What is the count of lines in the data that hold the string "sketch"? State the number alone.
(Input for this task begins)
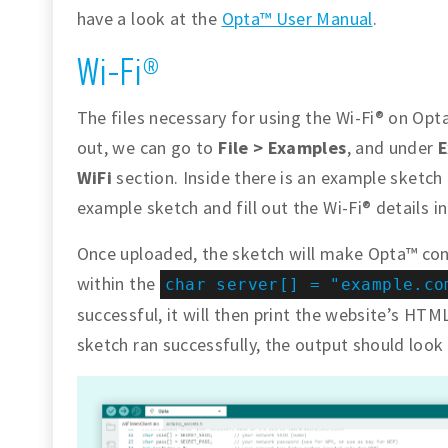
have a look at the
Opta™ User Manual
.
Wi-Fi®
The files necessary for using the Wi-Fi® on Opta
out, we can go to
File > Examples
, and under
E
WiFi
section. Inside there is an example sketch
example sketch and fill out the Wi-Fi® details i
Once uploaded, the sketch will make Opta™ con
within the
char server[] = "example.co
successful, it will then print the website’s HTML
sketch ran successfully, the output should look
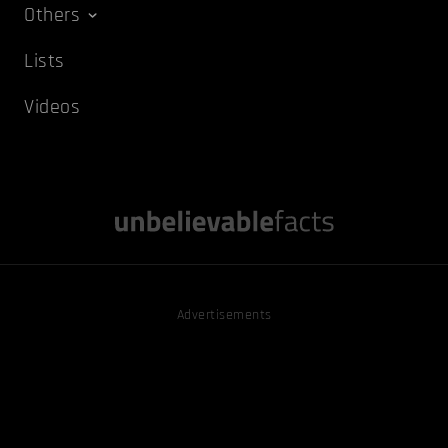
Others
Lists
Videos
Advertisements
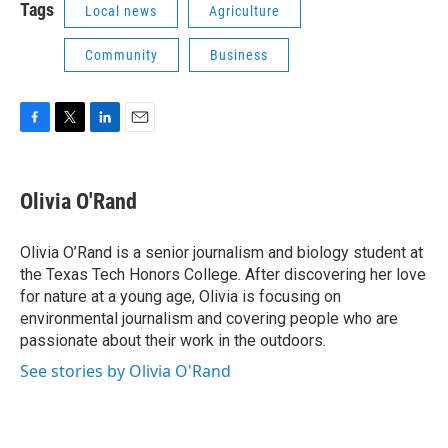
Tags
Local news
Agriculture
Community
Business
F
T
L
E
a
w
i
m
c
i
n
a
e
t
k
i
Olivia O'Rand
b
t
e
l
o
e
d
o
r
I
Olivia O’Rand is a senior journalism and biology student at
k
n
the Texas Tech Honors College. After discovering her love
for nature at a young age, Olivia is focusing on
environmental journalism and covering people who are
passionate about their work in the outdoors.
See stories by Olivia O'Rand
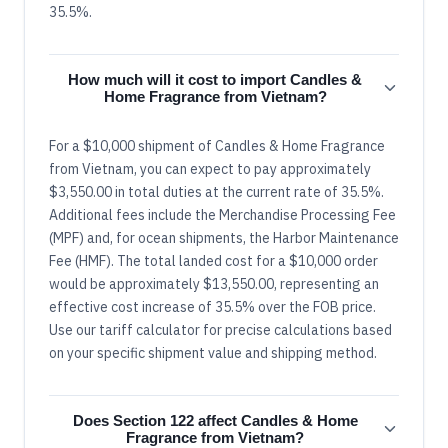
35.5%.
How much will it cost to import Candles &
Home Fragrance from Vietnam?
For a $10,000 shipment of Candles & Home Fragrance
from Vietnam, you can expect to pay approximately
$3,550.00 in total duties at the current rate of 35.5%.
Additional fees include the Merchandise Processing Fee
(MPF) and, for ocean shipments, the Harbor Maintenance
Fee (HMF). The total landed cost for a $10,000 order
would be approximately $13,550.00, representing an
effective cost increase of 35.5% over the FOB price.
Use our tariff calculator for precise calculations based
on your specific shipment value and shipping method.
Does Section 122 affect Candles & Home
Fragrance from Vietnam?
(Input for this task ends)
* _Written answer_
4